Question: If \(\dfrac{{\left( {{p^2} + {q^2}} \right)}}{{\left( {{r^2} + {s^2}} \right)}} = \dfrac{{pq}}{{rs}}...

Question

If $\dfrac{{\left( {{p^2} + {q^2}} \right)}}{{\left( {{r^2} + {s^2}} \right)}} = \dfrac{{pq}}{{rs}}$ , then what is the value of $\dfrac{{p - q}}{{p + q}}$ in terms of $r$ and $s$ ?

$\dfrac{{r + s}}{{r - s}}$
$\dfrac{{r - s}}{{r + s}}$
$\dfrac{{r + s}}{{rs}}$
$\dfrac{{rs}}{{r - s}}$

Answer 1

Solution

We are given that $\dfrac{{\left( {{p^2} + {q^2}} \right)}}{{\left( {{r^2} + {s^2}} \right)}} = \dfrac{{pq}}{{rs}}$ . We know that if $\dfrac{x}{y} = \dfrac{m}{n}$ , then $\dfrac{{x + m}}{{y + n}} = \dfrac{m}{n}$ and $\dfrac{{x - m}}{{y - n}} = \dfrac{m}{n}$ . We will use this properties to form the formula of ${a^2} + {b^2} + 2ab = {\left( {a + b} \right)^2}$ and ${a^2} + {b^2} - 2ab = {\left( {a - b} \right)^2}$ and simplify the equation.
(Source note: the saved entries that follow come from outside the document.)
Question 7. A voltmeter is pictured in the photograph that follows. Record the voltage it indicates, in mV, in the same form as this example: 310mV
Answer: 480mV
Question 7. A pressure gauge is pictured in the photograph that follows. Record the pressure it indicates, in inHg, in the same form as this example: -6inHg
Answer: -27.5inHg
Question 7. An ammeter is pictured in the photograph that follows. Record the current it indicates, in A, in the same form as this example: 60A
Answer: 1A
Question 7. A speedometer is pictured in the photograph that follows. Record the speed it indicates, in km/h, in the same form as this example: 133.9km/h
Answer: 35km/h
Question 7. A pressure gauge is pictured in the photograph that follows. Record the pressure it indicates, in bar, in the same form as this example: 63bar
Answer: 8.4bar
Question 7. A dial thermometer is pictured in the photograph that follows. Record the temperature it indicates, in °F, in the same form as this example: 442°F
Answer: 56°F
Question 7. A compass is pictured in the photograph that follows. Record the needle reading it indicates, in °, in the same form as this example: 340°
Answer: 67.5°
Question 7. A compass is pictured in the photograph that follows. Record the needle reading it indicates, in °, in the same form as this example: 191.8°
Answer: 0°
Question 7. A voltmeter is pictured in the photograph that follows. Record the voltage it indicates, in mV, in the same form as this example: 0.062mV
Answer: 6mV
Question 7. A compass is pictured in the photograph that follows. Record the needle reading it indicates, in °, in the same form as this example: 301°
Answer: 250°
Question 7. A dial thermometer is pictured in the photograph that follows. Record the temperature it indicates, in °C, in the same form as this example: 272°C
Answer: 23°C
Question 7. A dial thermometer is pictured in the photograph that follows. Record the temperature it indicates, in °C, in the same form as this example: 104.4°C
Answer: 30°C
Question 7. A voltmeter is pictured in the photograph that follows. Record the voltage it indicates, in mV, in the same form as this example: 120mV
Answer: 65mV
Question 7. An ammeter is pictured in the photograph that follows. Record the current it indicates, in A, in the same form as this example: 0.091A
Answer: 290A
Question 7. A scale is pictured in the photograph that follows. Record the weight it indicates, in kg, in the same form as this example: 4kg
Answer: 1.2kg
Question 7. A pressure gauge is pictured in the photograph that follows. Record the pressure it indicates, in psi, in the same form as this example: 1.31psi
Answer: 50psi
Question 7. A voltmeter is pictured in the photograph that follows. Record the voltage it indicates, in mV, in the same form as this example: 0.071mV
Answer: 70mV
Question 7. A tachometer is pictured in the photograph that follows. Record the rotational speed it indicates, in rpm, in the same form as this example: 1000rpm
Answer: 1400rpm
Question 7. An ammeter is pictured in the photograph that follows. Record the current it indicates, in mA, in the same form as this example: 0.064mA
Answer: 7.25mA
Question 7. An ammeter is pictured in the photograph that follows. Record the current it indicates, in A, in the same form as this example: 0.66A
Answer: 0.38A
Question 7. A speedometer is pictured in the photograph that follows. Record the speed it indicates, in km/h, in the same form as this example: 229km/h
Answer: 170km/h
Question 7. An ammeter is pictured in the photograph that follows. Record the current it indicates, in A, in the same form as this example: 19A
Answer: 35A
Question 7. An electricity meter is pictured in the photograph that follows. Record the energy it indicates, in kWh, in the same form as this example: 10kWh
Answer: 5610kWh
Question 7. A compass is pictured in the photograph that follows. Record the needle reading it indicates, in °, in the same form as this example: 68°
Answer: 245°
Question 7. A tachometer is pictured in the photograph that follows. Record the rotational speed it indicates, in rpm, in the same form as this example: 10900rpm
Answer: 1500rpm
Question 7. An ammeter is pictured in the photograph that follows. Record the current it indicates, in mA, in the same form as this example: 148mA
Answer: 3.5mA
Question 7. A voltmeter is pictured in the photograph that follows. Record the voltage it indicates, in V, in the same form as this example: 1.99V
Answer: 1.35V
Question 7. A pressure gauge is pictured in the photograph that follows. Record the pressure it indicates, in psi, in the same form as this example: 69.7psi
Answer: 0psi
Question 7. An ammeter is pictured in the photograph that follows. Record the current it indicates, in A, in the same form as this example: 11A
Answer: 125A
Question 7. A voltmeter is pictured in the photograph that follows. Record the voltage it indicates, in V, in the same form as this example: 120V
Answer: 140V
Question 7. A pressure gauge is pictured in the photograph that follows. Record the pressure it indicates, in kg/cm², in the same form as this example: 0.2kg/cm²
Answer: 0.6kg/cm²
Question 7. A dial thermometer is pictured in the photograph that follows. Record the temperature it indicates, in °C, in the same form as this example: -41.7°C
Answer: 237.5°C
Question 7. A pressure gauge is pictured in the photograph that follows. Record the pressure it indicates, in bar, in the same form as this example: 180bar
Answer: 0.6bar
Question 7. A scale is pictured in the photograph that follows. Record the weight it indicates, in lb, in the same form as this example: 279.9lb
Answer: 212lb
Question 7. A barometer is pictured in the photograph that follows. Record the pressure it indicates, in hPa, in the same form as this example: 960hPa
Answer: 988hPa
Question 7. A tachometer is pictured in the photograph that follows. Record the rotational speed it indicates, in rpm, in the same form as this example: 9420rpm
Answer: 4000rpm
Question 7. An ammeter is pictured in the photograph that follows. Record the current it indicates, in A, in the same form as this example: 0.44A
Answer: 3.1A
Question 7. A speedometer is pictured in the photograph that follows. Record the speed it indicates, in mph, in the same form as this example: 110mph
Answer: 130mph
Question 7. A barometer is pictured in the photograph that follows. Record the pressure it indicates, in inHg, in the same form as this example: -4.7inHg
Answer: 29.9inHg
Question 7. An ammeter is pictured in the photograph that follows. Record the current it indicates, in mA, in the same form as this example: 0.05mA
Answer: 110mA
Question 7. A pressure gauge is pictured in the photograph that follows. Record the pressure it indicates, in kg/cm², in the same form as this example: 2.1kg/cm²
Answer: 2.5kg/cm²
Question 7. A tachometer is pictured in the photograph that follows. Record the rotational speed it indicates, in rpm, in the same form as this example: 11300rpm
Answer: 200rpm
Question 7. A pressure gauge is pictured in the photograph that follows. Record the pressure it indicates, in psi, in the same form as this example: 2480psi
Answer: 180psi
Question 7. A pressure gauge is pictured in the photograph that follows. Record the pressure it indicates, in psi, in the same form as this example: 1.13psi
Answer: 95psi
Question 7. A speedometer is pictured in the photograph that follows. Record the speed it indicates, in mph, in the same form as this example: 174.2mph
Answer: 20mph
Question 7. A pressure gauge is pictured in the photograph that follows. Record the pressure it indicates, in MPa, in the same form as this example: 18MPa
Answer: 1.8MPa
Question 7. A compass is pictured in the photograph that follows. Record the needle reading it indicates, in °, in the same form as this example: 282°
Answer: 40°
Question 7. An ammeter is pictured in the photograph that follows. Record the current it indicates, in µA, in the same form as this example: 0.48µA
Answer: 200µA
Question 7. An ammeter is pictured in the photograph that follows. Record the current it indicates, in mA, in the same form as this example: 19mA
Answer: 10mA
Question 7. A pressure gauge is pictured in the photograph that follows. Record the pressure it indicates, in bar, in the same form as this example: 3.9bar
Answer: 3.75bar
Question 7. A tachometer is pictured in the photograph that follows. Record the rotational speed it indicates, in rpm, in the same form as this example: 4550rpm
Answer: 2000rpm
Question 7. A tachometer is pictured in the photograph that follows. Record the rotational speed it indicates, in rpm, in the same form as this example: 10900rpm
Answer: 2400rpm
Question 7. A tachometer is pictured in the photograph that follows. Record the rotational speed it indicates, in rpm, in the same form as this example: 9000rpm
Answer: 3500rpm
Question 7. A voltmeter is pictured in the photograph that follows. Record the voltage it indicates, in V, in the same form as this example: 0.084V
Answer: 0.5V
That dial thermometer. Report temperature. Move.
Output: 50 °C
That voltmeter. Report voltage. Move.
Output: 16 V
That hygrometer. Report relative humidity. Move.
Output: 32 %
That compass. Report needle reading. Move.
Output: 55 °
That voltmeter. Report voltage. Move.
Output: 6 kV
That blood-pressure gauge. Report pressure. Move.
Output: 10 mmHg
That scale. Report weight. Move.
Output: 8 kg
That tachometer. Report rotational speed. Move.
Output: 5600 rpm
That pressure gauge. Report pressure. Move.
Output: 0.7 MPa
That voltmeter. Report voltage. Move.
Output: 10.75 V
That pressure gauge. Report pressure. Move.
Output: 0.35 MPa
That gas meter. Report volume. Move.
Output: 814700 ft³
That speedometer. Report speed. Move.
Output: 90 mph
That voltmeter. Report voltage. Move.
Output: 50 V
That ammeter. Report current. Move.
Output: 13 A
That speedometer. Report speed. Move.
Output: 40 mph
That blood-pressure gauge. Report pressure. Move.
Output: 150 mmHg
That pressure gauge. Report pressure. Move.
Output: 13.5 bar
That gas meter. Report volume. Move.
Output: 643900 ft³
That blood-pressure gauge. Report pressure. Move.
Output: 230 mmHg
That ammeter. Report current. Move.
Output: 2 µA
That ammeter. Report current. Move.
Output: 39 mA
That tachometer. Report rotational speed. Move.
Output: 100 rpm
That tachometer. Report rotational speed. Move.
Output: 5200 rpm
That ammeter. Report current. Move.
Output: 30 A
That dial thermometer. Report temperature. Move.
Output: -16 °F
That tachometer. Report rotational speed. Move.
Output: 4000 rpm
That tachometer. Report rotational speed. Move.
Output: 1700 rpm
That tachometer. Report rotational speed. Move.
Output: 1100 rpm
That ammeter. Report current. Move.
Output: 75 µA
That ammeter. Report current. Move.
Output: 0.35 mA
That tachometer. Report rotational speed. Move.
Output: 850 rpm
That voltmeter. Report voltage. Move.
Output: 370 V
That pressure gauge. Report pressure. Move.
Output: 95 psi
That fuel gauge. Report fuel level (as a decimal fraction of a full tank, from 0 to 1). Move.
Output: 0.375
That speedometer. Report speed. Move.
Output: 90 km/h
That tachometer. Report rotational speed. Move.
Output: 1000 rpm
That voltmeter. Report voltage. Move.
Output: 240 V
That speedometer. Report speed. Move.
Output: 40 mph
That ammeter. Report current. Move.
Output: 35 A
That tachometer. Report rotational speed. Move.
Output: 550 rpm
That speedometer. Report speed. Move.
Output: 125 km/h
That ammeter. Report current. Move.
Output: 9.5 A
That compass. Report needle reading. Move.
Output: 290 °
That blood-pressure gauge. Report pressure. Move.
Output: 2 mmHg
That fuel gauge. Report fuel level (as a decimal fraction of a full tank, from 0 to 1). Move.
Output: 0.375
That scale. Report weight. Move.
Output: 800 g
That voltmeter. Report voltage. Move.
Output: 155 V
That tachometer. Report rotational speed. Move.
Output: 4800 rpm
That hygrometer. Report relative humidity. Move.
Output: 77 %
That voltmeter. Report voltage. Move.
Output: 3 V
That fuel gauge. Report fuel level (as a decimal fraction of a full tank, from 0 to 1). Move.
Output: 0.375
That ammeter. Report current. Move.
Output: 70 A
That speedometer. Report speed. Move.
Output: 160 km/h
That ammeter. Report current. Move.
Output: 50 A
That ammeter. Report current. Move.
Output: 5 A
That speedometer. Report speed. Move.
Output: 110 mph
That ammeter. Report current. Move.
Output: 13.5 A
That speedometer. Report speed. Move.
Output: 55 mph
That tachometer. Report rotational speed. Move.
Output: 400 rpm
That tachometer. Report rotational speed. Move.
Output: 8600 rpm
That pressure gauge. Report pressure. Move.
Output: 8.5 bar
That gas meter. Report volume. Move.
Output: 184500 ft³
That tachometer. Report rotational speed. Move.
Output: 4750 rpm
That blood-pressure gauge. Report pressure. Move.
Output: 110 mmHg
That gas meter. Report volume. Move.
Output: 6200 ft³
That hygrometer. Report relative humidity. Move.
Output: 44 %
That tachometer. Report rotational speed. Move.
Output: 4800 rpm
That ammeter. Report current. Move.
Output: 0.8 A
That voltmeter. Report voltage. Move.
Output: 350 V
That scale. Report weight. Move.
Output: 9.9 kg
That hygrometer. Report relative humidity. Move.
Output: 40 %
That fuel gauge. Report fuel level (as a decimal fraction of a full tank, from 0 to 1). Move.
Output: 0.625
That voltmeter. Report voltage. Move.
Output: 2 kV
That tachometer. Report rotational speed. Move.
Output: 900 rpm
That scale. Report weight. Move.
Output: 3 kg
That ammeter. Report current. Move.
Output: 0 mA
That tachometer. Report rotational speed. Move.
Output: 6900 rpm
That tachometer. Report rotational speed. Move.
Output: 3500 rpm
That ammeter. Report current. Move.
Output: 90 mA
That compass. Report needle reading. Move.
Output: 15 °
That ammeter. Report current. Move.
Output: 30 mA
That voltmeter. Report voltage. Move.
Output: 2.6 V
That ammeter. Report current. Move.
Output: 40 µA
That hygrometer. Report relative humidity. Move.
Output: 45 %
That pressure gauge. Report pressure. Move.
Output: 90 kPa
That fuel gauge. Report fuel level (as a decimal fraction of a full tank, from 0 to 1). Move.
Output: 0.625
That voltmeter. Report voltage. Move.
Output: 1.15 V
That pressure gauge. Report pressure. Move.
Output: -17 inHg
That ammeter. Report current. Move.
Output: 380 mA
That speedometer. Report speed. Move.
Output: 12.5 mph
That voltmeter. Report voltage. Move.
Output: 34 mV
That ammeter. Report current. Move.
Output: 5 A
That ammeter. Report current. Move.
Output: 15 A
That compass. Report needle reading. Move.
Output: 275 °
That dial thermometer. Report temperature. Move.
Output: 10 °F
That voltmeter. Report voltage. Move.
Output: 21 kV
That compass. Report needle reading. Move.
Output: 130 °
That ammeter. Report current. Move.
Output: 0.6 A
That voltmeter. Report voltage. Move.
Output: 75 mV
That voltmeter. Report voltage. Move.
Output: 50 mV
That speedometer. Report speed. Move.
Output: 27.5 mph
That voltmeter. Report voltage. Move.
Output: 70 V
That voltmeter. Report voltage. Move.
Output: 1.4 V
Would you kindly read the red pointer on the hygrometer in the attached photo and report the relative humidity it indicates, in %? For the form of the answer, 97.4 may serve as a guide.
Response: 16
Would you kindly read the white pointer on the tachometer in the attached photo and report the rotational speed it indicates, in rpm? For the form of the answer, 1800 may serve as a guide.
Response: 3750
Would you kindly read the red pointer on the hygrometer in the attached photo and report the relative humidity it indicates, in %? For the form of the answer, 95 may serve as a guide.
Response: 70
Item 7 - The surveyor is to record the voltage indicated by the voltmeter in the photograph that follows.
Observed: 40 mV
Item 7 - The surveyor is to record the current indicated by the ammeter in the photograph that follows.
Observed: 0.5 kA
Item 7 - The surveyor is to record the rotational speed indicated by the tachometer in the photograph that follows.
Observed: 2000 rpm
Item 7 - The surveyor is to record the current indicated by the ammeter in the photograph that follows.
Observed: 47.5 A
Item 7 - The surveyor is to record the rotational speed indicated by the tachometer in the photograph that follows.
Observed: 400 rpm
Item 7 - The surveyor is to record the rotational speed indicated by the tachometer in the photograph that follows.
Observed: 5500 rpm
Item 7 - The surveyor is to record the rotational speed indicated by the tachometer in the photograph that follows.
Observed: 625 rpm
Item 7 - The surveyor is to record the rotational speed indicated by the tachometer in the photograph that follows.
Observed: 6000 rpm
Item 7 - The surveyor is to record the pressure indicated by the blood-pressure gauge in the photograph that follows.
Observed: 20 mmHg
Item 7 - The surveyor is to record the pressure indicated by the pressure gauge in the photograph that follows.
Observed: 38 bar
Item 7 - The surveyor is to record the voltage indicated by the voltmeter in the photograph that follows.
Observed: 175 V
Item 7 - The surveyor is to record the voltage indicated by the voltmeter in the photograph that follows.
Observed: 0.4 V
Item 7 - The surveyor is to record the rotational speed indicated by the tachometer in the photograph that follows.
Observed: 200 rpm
Divide the equations and rearrange it to find the value of $\dfrac{{p - q}}{{p + q}}$

Complete step by step answer:

We are given that $\dfrac{{\left( {{p^2} + {q^2}} \right)}}{{\left( {{r^2} + {s^2}} \right)}} = \dfrac{{pq}}{{rs}}$ ,
Simplify the expression using the rules of ratio
We will multiply the numerator and denominator of R.H.S as,
$\dfrac{{\left( {{p^2} + {q^2}} \right)}}{{\left( {{r^2} + {s^2}} \right)}} = \dfrac{{2pq}}{{2rs}}$
Now, if $\dfrac{x}{y} = \dfrac{m}{n}$ , then $\dfrac{{x + m}}{{y + n}} = \dfrac{m}{n}$
Then, $\dfrac{{\left( {{p^2} + {q^2} + 2pq} \right)}}{{\left( {{r^2} + {s^2} + 2rs} \right)}} = \dfrac{{2pq}}{{2rs}}$ which is equal to
$\dfrac{{\left( {{p^2} + {q^2} + 2pq} \right)}}{{\left( {{r^2} + {s^2} + 2rs} \right)}} = \dfrac{{pq}}{{rs}}$
Now, we know that ${a^2} + {b^2} + 2ab = {\left( {a + b} \right)^2}$
Then,
$\dfrac{{{{\left( {p + q} \right)}^2}}}{{{{\left( {r + s} \right)}^2}}} = \dfrac{{pq}}{{rs}}$ eq(1)
Similarly, $\dfrac{{\left( {{p^2} + {q^2} - 2pq} \right)}}{{\left( {{r^2} + {s^2} - 2rs} \right)}} = \dfrac{{pq}}{{rs}}$
Also, ${a^2} + {b^2} - 2ab = {\left( {a - b} \right)^2}$
Then,
$\dfrac{{{{\left( {p - q} \right)}^2}}}{{{{\left( {r - s} \right)}^2}}} = \dfrac{{pq}}{{rs}}$ eq(2)
From equation (1) and (2), we will get,
$\dfrac{{{{\left( {p + q} \right)}^2}}}{{{{\left( {r + s} \right)}^2}}} = \dfrac{{{{\left( {p - q} \right)}^2}}}{{{{\left( {r - s} \right)}^2}}}$
Taking square roots on both sides,
$\dfrac{{p - q}}{{r - s}} = \dfrac{{p + q}}{{r + s}}$
But, we want to find the value of $\dfrac{{p - q}}{{p + q}}$ , then we can write the above equation as
$\dfrac{{p - q}}{{p + q}} = \dfrac{{r - s}}{{r + s}}$
Therefore the value of $\dfrac{{p - q}}{{p + q}}$ is $\dfrac{{r - s}}{{r + s}}$
Hence, option (2) is correct.

Note: We can multiply or divide by the same number in ratio except 0 and the ratio will remain unchanged. If a constant number is added or subtracted to the ratio, then also the ratio remains the same. These properties will help to simplify the equations. There are various other properties of ratio like compenendo and divedendo.